Print the listing below exactly, minus its pictures.

* [DATASET SECTION]
----

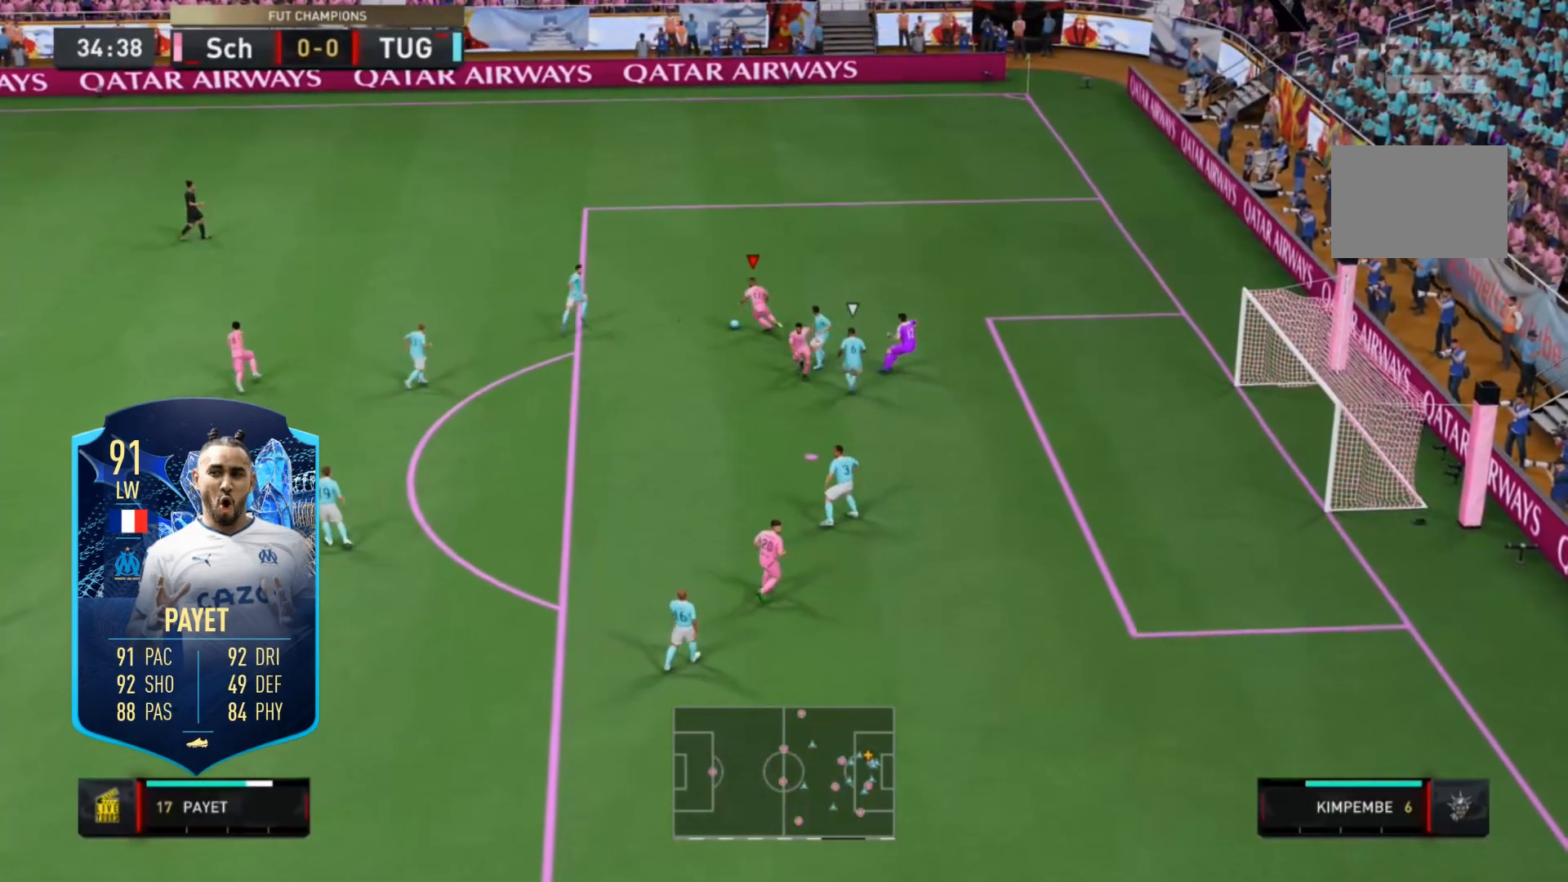
Gameplay with a controller (Xbox layout); each line is a JSON object with the inputs held at the frame after it. "events" lists button and stick changes between this image and that frame as [ms after this image, input, new state], when the widget could be followed in between. Not read: L3 R3.
{"buttons": ["B", "L2"], "left_stick": "down-right", "right_stick": "center", "events": [[33, "left_stick", "center"], [100, "right_stick", "down-right"], [167, "right_stick", "center"], [233, "right_stick", "up-left"], [300, "right_stick", "center"], [333, "L2", "down"], [367, "left_stick", "down-right"], [400, "B", "down"]]}
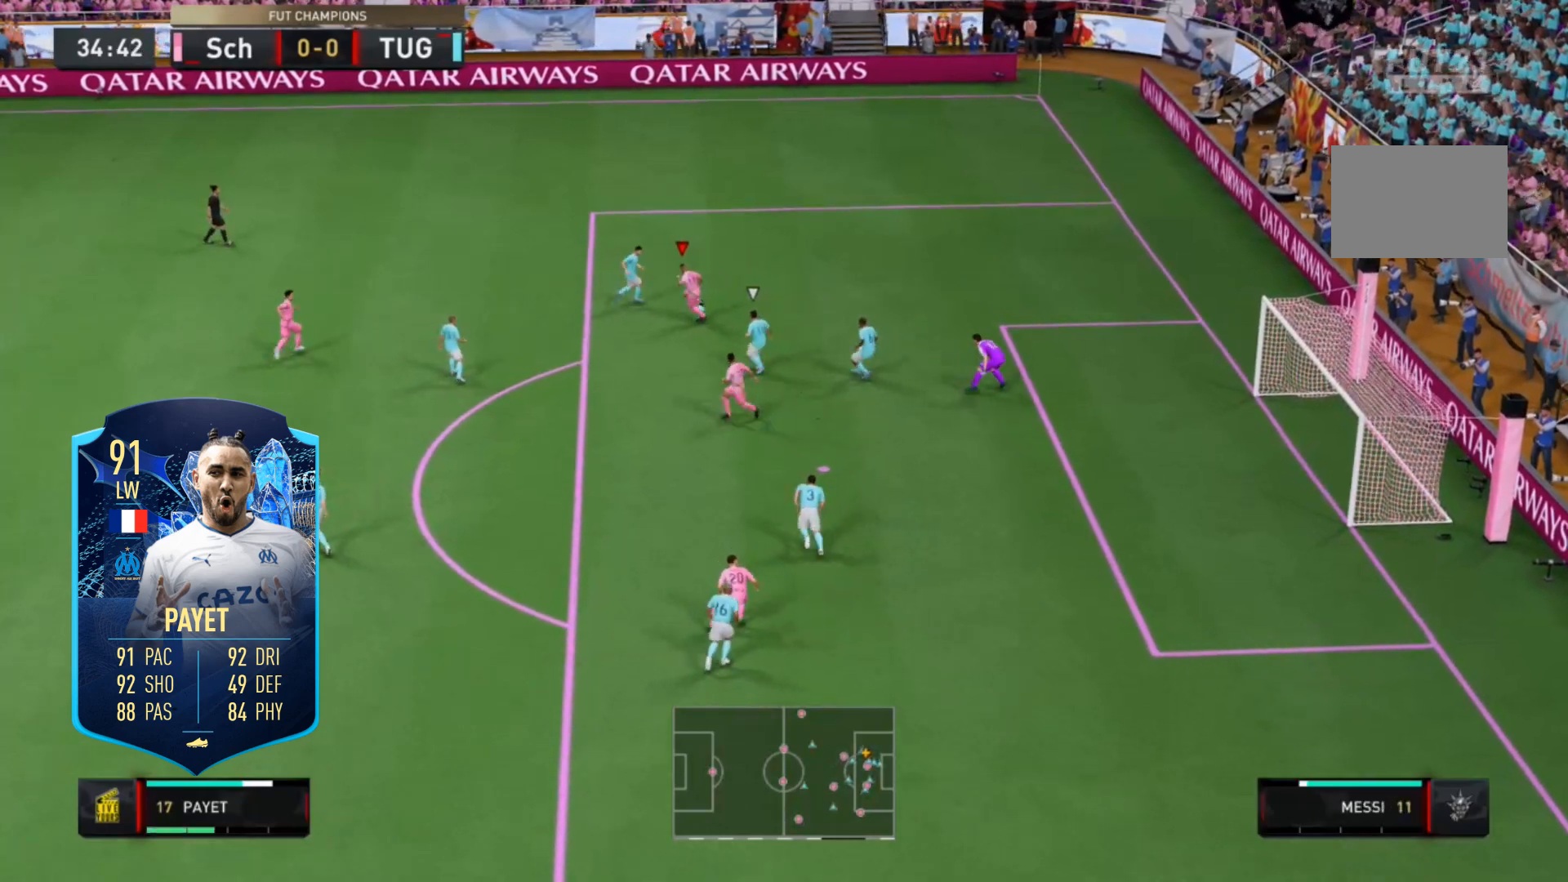
{"buttons": ["L2"], "left_stick": "down-right", "right_stick": "center", "events": [[100, "B", "up"]]}
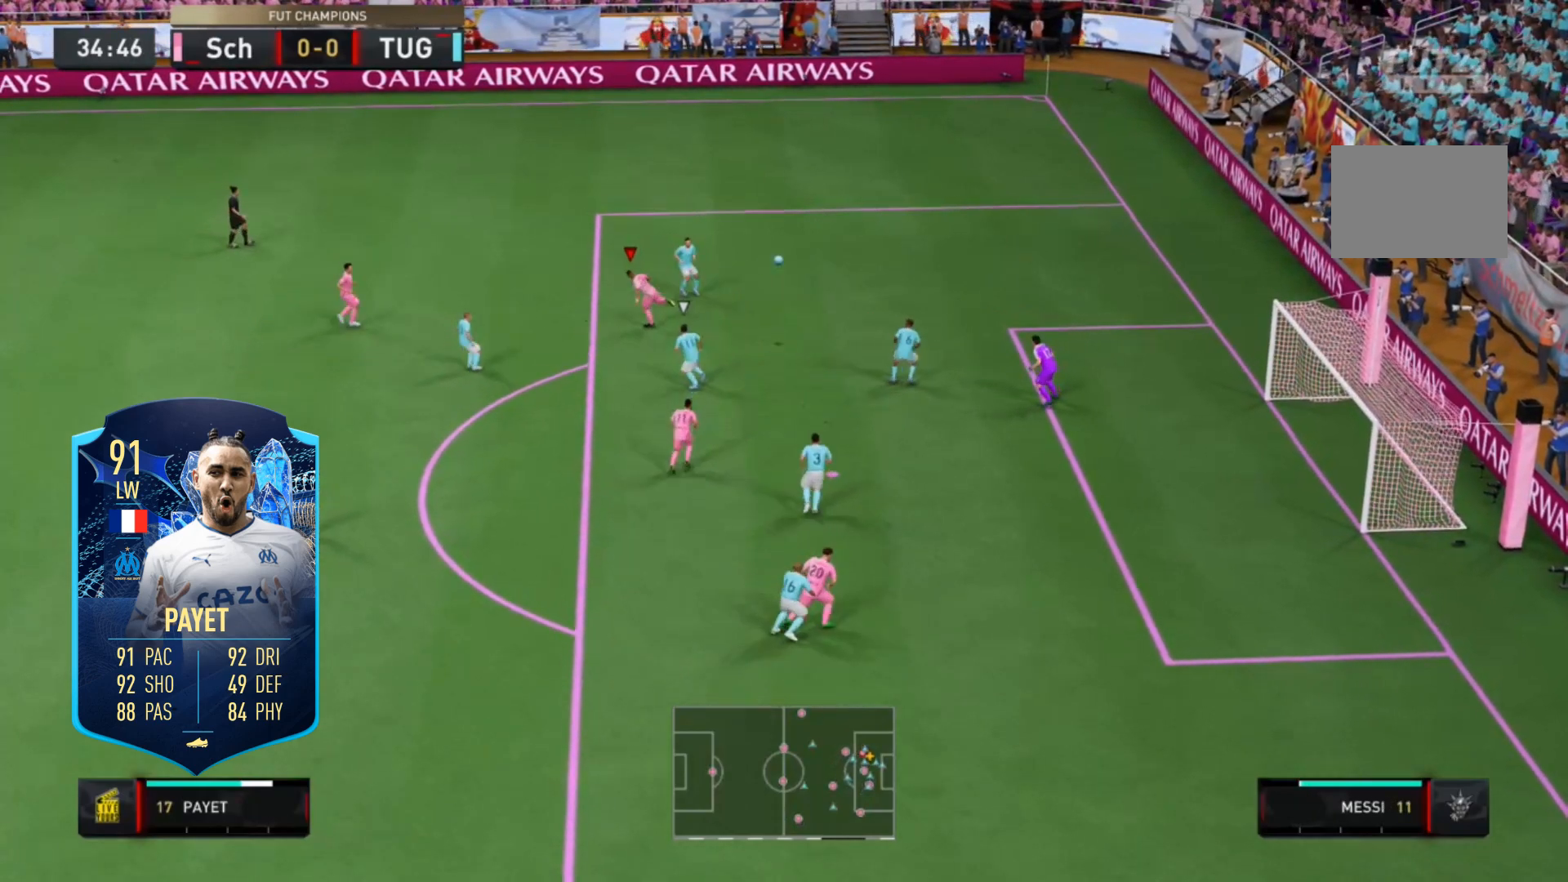
{"buttons": [], "left_stick": "down-right", "right_stick": "center", "events": [[433, "L2", "up"]]}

----

* [SOLUTION TO THE PROBLEM]
Gameplay with a controller (Xbox layout); each line is a JSON object with the inputs held at the frame after it. "events" lists button and stick changes between this image and that frame as [ms after this image, input, new state], when the widget could be followed in between. Not read: L3 R3.
{"buttons": ["B", "L2"], "left_stick": "down-right", "right_stick": "center", "events": [[33, "left_stick", "center"], [100, "right_stick", "down-right"], [167, "right_stick", "center"], [233, "right_stick", "up-left"], [300, "right_stick", "center"], [333, "L2", "down"], [367, "left_stick", "down-right"], [400, "B", "down"]]}
{"buttons": ["L2"], "left_stick": "down-right", "right_stick": "center", "events": [[100, "B", "up"]]}
{"buttons": [], "left_stick": "down-right", "right_stick": "center", "events": [[433, "L2", "up"]]}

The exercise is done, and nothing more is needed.